The anticipation for the release of Anatomy of a Scandal has just intensified with the Netflix release of the trailer for the show.
To the dark strains of an Elephant Music mixed Heads May Roll, it builds to a startling climax of James Whitehouse (Rupert Friend) screaming his denial of rape, and features hints of Oxford debauchery as well as political posturing and the painful implosion of a marriage.
I think it’s utterly brilliant - and, three days in, it’s already had almost half a million views.
Privilege is about to be put on trial, it proclaims - while the poster for the show puns: “Not everyone is entitled to the truth.”
The theme of entitlement - which I, and the director SJ Clarkson, have been adamant is at the heart of the story - was flagged up by Sienna Miller at a Netflix event to showcase the streamer’s forthcoming highlights.
In quotes picked up by the Daily Telegraph, she said: “It deals with privilege in a way that we are seeing unravel daily in our Government. It really is very close to the bone. It’s art imitating life. It’s exciting.
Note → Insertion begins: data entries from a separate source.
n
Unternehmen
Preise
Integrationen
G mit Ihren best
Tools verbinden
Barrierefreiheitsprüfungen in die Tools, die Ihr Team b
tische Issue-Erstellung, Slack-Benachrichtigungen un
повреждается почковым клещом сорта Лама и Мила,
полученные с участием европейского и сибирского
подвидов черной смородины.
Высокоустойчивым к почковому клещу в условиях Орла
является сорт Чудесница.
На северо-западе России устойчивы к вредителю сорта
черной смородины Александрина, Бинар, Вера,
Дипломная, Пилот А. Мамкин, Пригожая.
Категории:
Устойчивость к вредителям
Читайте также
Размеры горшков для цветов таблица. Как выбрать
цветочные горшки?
We do live in a country that’s not really a meritocracy a lot of the time; where if you had access to education of a certain standard and calibre, and go through the motions, you have aspirations of being in government. And we’re seeing it - they [members of the Government] are all friends.
“I mean, make up your own minds. Watch it and then read the newspapers and see what you think.”
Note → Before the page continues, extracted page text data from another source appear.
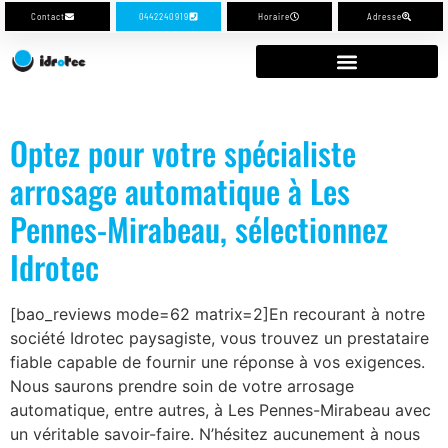
Contact
0442240919
Horaire
Adresse
Optez pour votre spécialiste
arrosage automatique à Les
Pennes-Mirabeau, sélectionnez
Idrotec
[bao_reviews mode=62 matrix=2]En recourant à notre
société Idrotec paysagiste, vous trouvez un prestataire
fiable capable de fournir une réponse à vos exigences.
Nous saurons prendre soin de votre arrosage
automatique, entre autres, à Les Pennes-Mirabeau avec
un véritable savoir-faire. N’hésitez aucunement à nous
She also spoke about how compulsive she found the script, and alluded to her experience of extreme media attention when her then partner Jude Law admitted to having an affair with his children’s nanny. “I got sent the script and all six episodes came through, which can be really overwhelming. I read the first one, then I couldn’t stop reading all of them. It felt instantly like something I’d want to make and something that people would really want to watch.
“I was excited to play somebody who deals with not dissimilar things that I very publicly dealt with and who responds in different ways.
“What would a [person’s] response be to some terrible behaviour? It felt meta and weird and uncomfortable.”